Step 2: Prioritize Technical Debt
Technical debt should be prioritized based on its impact on business value and system stability.
| Type of Debt | Priority |
|---|---|
| Critical performance issues | High |
| Frequent bug-causing modules | High |
| Code readability improvements | Medium |
| Minor refactoring | Low |
Step 3: Allocate Capacity for Refactoring
Teams should regularly allocate a portion of Sprint capacity for addressing technical debt.
Common Approaches
- 10–20% of each Sprint dedicated to refactoring.
- Spikes for investigating complex areas.
- Incremental cleanup during feature development.
Step 4: Improve Engineering Practices
Long-term reduction of technical debt requires strong engineering discipline.
Best Practices
- Code reviews for every change.
- Automated unit testing.
- Continuous Integration pipelines.
- Consistent coding standards.
- Refactoring as part of Definition of Done.
Step 5: Discuss in Retrospectives
Retrospectives are a key opportunity to identify and manage technical debt.
Retrospective Questions
- Which areas slowed us down this Sprint?
- Where did we face repeated bugs?
- What can we refactor next Sprint?
- How can we reduce future technical debt?
Example Scrum Master Conversation
"I notice that we are spending more time fixing issues than delivering new features.
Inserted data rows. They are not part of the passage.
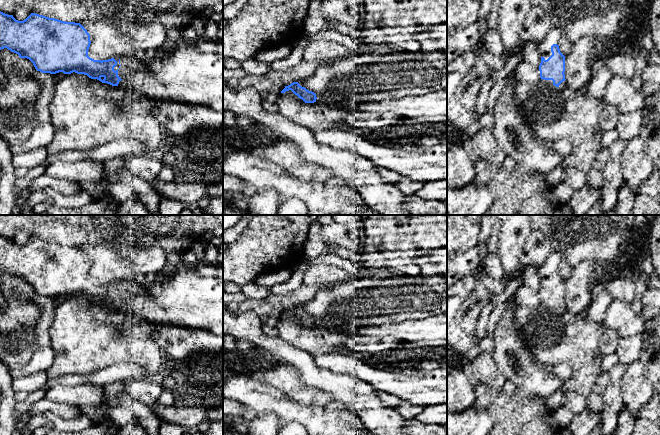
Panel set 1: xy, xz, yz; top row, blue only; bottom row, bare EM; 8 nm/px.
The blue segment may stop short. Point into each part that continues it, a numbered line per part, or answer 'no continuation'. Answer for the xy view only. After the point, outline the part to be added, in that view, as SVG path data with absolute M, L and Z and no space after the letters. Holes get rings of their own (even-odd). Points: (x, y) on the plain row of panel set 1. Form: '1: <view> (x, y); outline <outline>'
1: xy (191, 295); outline M182 262L173 268L164 268L154 274L156 280L149 285L142 285L142 292L119 305L119 312L156 323L201 329L223 337L223 264L206 262L186 264Z

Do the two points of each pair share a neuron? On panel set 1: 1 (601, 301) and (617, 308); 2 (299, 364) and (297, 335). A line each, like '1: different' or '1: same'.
1: different
2: different

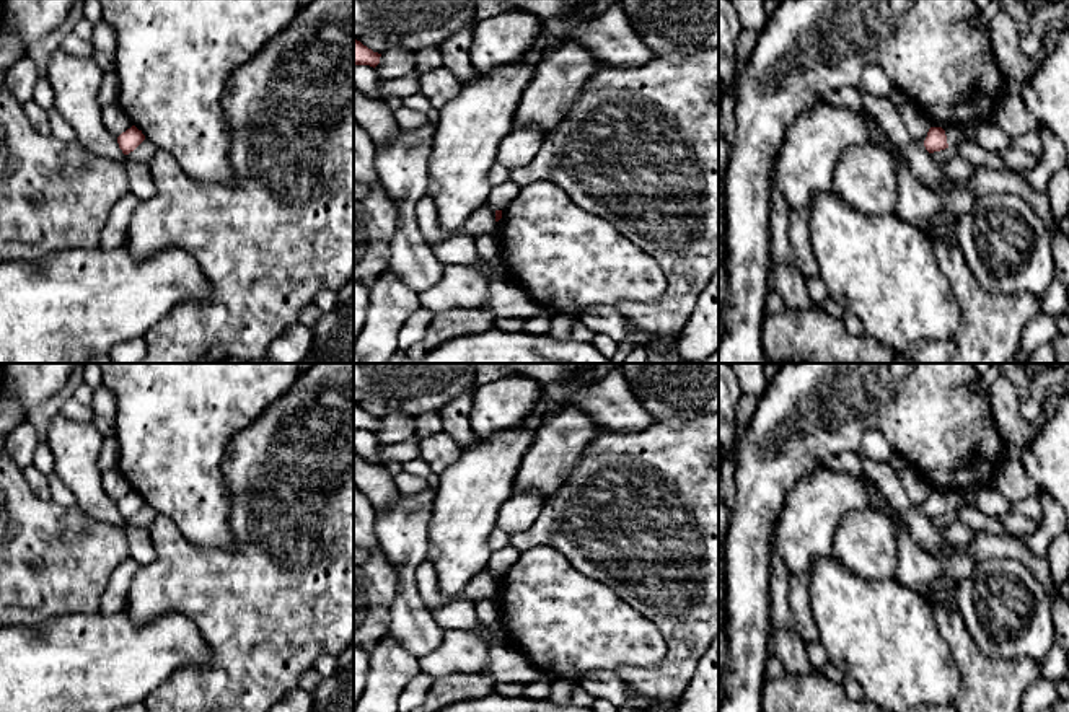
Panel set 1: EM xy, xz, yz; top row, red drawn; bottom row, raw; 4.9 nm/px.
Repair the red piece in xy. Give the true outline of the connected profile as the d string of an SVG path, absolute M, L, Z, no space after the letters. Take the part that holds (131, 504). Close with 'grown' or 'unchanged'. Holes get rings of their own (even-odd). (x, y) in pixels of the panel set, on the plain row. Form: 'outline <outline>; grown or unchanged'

Let’s make technical debt visible in our backlog and allocate time each Sprint to improve code quality so that we can maintain sustainable delivery speed."
What a Scrum Master Should NOT Do
| Avoid | Reason |
|---|---|
| Ignoring technical debt. | Leads to long-term system failure. |
| Focusing only on features. | Increases future maintenance cost. |
| Blaming Developers. | Reduces psychological safety. |
| Postponing refactoring indefinitely. | Debt keeps growing. |
| Overloading Sprint capacity. | Leaves no room for improvements. |
Interview Question
Question: How would you manage increasing technical debt in a Scrum Team?
Answer: I would make technical debt visible by adding it to the Product Backlog, prioritize it based on business impact, and ensure that a portion of each Sprint is dedicated to refactoring and improvement. I would also encourage strong engineering practices such as code reviews, automated testing, and continuous integration to prevent further accumulation.
Expected Outcomes
- Improved code quality.
- Faster development over time.
- Reduced production issues.
- Higher team satisfaction.
- Sustainable Sprint velocity.
- Better long-term maintainability.
Conclusion
Technical debt is inevitable in software development, but unmanaged debt can severely impact agility and delivery speed. A strong Scrum Master ensures that technical debt is continuously addressed, visible, and prioritized so that the team can maintain a healthy and sustainable development pace.